#### SUPPLIED TEXT
* * * * * * * * *

# Example Notebook

In this notebook we will be showcasing the structure of a generic Python notebook project

In [None]:
import pandas as pd
from matplotlib.pyplot import xkcd

%matplotlib inline


With some common libraries imported above, let's generate some charts as if this is a real project;

For this, we will need to load the data from a file. It is always better if all outside sources are defined in one place in our notebook. This way if we need to run the code against an entirely different set of files we can update the file locations from the same place.

In [None]:
# Location of the CSV for sales data
sales_csv = 'data/sales_data.csv'


Now we can start loading our data in a separate stage.

In [None]:
sales = pd.read_csv(sales_csv, parse_dates=['Date'])
sales.head()

We are keeping the next cell for some code to modify the loaded data if we need to or just play and learn about the dataset ourselves.

In [None]:
# Calculate Revenue_per_Age and total sales cost
sales['Revenue_per_Age'] = sales['Revenue'] / sales['Customer_Age']
sales['Calculated_Cost'] = sales['Order_Quantity'] * sales['Unit_Cost']

# Adjust Unit_Price
sales['Unit_Price'] *= 1.03


sales.corr()
sales['Age_Group'].value_counts()

Finally, let's generate a chart

In [None]:
with xkcd(randomness=2):
    cost_plot = sales['Unit_Cost'].plot(kind='density', figsize=(14, 6))
    cost_plot.axvline(sales['Unit_Cost'].mean(), color='red')
    cost_plot.axvline(sales['Unit_Cost'].median(), color='green')


## Improvements

We can go one step further by creating pure-python methods for functionalities we often use.

Below is an example of ingestion and chart generation being done in a separate Python file. Please note that we copied the logic for reading the file from an earlier cell to a method in `libraries/ingestions.py` file and removed any references to a hardcoded filename to make the code agnostic to specific file locations and names.

`correlation_chart()` method is another example of code reuse. 

In [None]:
from libraries.ingestions import sales_df
from libraries.charts import plotfigure as correlation_chart

# Since the sales_df method returns a DataFrame object,
# the output already comes with  Pandas statistical methods
# like .corr() without importing Pandas separately.
sales_corr = sales_df(sales_csv).corr()

corr_chart = correlation_chart(sales_corr)

## Done!

* * * * * * * * *

#### DESCRIPTION OF THE TASK
Say whether each statement agrees with the example notebook text. Give yes or no for each, with the deciding words of the text quoted exactly.
1. The text says it is better to define all outside sources in one place in the notebook.
2. The chart marks the mean of Unit_Cost with a green line.
3. The logic moved to `libraries/ingestions.py` still holds a hardcoded filename.

#### SUPPLIED DATA
* * * * * * * * *

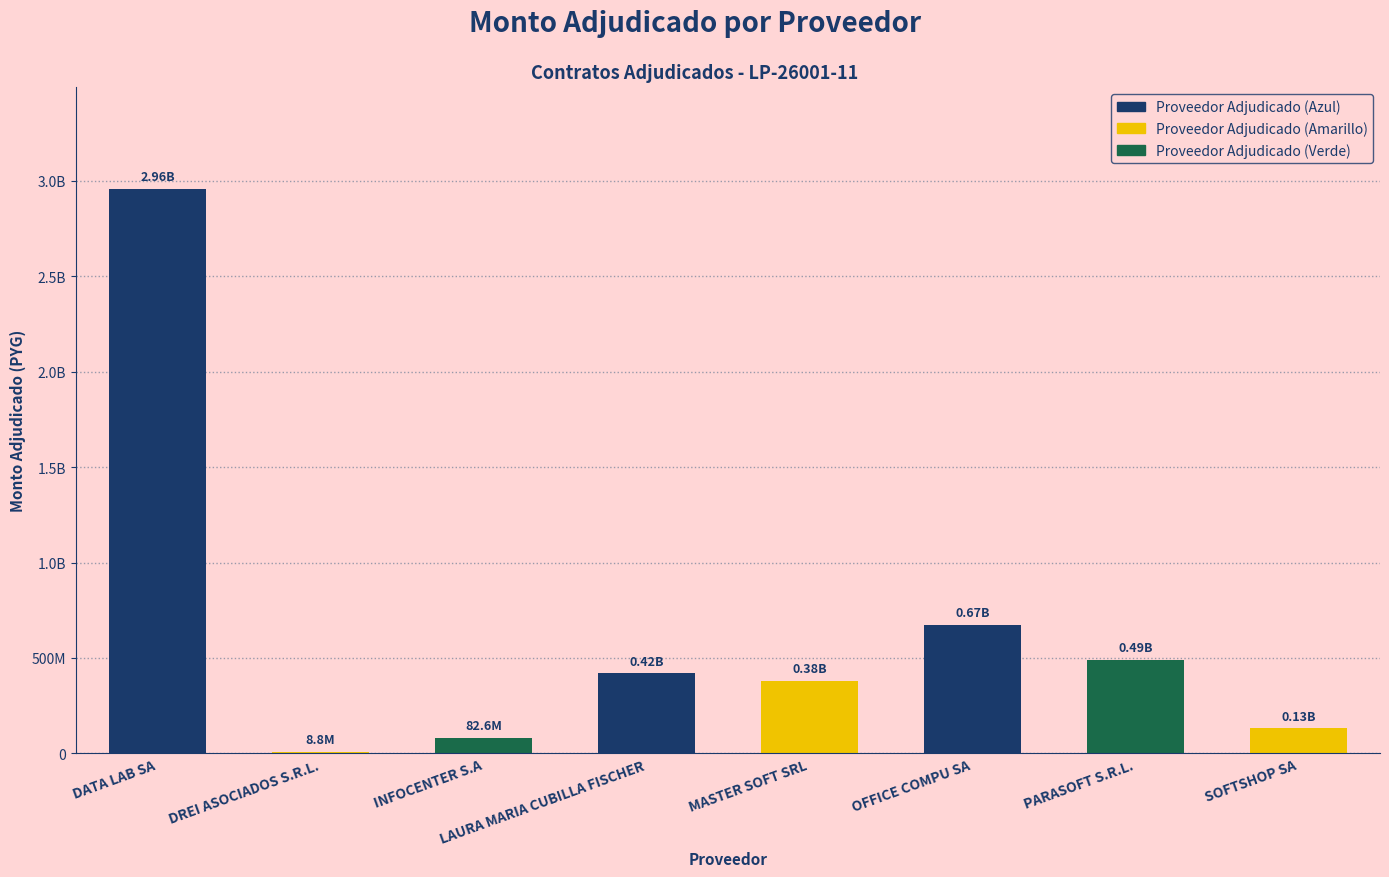

The chart shows a value of 420516000 at LAURA MARIA CUBILLA FISCHER. True or false?

True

* * * * * * * * *

#### SOLUTION FOR THIS EXERCISE
1. Yes: "It is always better if all outside sources are defined in one place in our notebook."
2. No: "cost_plot.axvline(sales['Unit_Cost'].mean(), color='red')"
3. No: "removed any references to a hardcoded filename"